Mit 21 Punkten Vorsprung auf Jorge Martin ist Francesco Bagnaia in das MotoGP-Saisonfinale in Valencia gegangen. Für Martin war damit klar, dass wohl nur Siege in Sprint und Grand Prix noch für eine Wende im WM-Fight reichen könnten. Gleichzeitig muss er aber auf Patzer von Rivale Bagnaia hoffen. Und einen solchen leistete sich der Titelverteidiger bereits am Freitag. Bagnaia kam im Training nicht über Rang 15 hinaus und muss somit am Samstag bereits in Q1 ran.

Martin war nicht unbeteiligt daran, dass Bagnaia diesen Umweg gehen muss. Selbst bereits mit einer guten Rundenzeit ausgestattet, verfolgte Martin in der gesamten Schlussphase des Trainings seinen Widersacher. Der stieg auf die Spielchen voll ein. Beim Verlassen der Box konnte er sich ein sarkastisches Signal in Richtung des an seinem Hinterrad klebenden Martin nicht verkneifen: Bagnaia drehte sich zu Martin um und klopfte gegen das Heck seiner Ducati. Im Motorradsport ein traditionelles Zeichen an andere Fahrer, sich in den Windschatten zu hängen.

Am Ende der Boxenausfahrt krachte Martin beim Versuch, möglichst nah an Bagnaia dran zu bleiben, beinahe in das Heck von Bagnaias Maschine. Der versuchte auf der Strecke alles, um seinen Gegner abzuschütteln, doch der folgte ihm sogar in den asphaltierten Notausgang. Martins Taktik ging schließlich auf: Bagnaia verlor kostbare Zeit und konnte sich in einer hektischen Schlussphase mit vielen Stürzen und Gelben Flaggen nicht mehr steigern.

Von Martins Spielchen verärgert, versuchte sogar die Führungsebene des Ducati-Werksteams in das Geschehen auf der Strecke einzugreifen. Team-Manager Davide Tardozzi stellte sich in den Weg Martins, als dieser hinter Bagnaia die Box verlassen wollte. Martin raste nur wenige Zentimeter am Ex-Rennfahrer Tardozzi vorbei.

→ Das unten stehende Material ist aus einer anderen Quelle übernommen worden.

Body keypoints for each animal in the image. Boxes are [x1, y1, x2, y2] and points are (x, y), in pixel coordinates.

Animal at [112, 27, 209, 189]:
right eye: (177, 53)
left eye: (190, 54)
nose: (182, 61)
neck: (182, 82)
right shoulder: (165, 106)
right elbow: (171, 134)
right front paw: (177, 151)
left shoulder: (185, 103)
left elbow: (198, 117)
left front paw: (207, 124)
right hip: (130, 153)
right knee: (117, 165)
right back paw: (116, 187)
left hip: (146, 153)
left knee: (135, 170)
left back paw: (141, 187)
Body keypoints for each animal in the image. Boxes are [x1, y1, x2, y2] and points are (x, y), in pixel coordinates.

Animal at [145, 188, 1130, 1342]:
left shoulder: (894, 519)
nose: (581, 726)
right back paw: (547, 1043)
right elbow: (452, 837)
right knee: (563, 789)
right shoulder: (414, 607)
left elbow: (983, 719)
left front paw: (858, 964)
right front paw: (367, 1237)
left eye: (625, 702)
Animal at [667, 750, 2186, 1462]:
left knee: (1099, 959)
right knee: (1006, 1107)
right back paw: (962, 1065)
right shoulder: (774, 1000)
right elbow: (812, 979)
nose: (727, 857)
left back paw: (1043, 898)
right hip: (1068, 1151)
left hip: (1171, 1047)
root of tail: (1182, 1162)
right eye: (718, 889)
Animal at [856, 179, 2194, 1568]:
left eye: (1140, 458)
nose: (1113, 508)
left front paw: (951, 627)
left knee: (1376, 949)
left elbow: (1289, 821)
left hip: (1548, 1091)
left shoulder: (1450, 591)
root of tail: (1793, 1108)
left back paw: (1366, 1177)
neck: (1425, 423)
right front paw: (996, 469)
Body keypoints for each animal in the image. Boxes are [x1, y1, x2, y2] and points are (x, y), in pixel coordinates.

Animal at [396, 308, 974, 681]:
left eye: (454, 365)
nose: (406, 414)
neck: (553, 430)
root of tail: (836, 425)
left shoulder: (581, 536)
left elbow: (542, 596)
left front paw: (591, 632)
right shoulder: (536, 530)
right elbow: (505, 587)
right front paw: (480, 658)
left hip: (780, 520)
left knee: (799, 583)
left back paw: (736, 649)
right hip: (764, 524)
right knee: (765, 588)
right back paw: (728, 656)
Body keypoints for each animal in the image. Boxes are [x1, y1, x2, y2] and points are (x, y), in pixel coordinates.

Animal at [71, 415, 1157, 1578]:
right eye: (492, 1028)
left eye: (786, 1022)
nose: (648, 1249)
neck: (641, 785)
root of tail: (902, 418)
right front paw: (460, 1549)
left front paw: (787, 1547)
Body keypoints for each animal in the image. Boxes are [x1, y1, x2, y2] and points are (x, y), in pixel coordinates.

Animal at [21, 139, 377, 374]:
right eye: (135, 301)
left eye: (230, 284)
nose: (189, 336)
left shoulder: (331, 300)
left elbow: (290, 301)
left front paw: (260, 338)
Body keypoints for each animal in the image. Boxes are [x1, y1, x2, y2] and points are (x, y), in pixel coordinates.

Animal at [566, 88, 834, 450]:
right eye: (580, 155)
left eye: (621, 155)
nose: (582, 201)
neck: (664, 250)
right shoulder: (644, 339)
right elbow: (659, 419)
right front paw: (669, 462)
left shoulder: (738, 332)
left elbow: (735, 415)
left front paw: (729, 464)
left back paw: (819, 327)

Davide Tardozzi stellt sich in den Weg von Jorge Martin
Davide Tardozzi machte die Mauer für seinen Fahrer, Foto: Screenshot/MotoGP

"Ich glaube, dass sie sich etwas entspannen sollten", bemerkte Martin angesprochen auf diesen Vorfall süffisant. "Sie waren wohl etwas verärgert über diese Situation, aber das ist das Einzige, was wir machen können. Ich habe ihn ja nicht von der Strecke gedrängt, sondern bin ihm einfach gefolgt. Schön ist das natürlich nicht, aber auf ein weiteres Level würde ich das nicht heben. Ihm eine Runde zu zerstören - das wäre unfair."

Bagnaia selbst sah die psychologischen Spielchen seines Rivalen naturgemäß ganz anders: "Dass mir viele Fahrer folgen, bin ich ja gewohnt. An den letzten Rennwochenenden hat Jorge nun auch damit begonnen. Ich glaube, dass es für ihn besser wäre, wenn er sich auf sich selbst und seinen Job konzentriert. Er hat gemeint, dass er hier beide Rennen gewinnen will. Momentan ist er aber nicht der schnellste Fahrer (Maverick Vinales führte das Training an, Anm.), also sollte er lieber darüber nachdenken, wie er sich steigern kann."

Zuspruch erhält Martin hingegen von einem Fahrer, der sich im Vorjahr in einer ganz ähnlichen Situation befand: Fabio Quartararo kam 2022 mit 23 Punkten Rückstand auf Bagnaia nach Valencia. "Ich glaube, dass es Jorges Job ist, Pecco auf den Sack zu gehen. Mehr als das sogar. Genau das macht er und er macht es perfekt. Er weiß, dass es für ihn sehr schwierig, aber nicht unmöglich ist, den WM-Titel noch zu holen. Da muss er solche Dinge machen", meinte der Franzose am Freitagabend.

Und auch Marc Marquez stufte Martins Taktik nicht als verwerflich ein: "Was er macht, ist vom Reglement gedeckt. Es wird sicher einige Leute geben, denen das nicht gefällt, aber wenn du um eine Weltmeisterschaft kämpfst, dann musst du das auf jede erdenkliche Art und Weise machen. Jorge liegt in der WM zurück, also muss er versuchen, Pecco aus der Fassung zu bringen. Genau das hat er gemacht und es hat funktioniert, denn Pecco muss jetzt am Samstag in Q1 zusätzliche Arbeit leisten."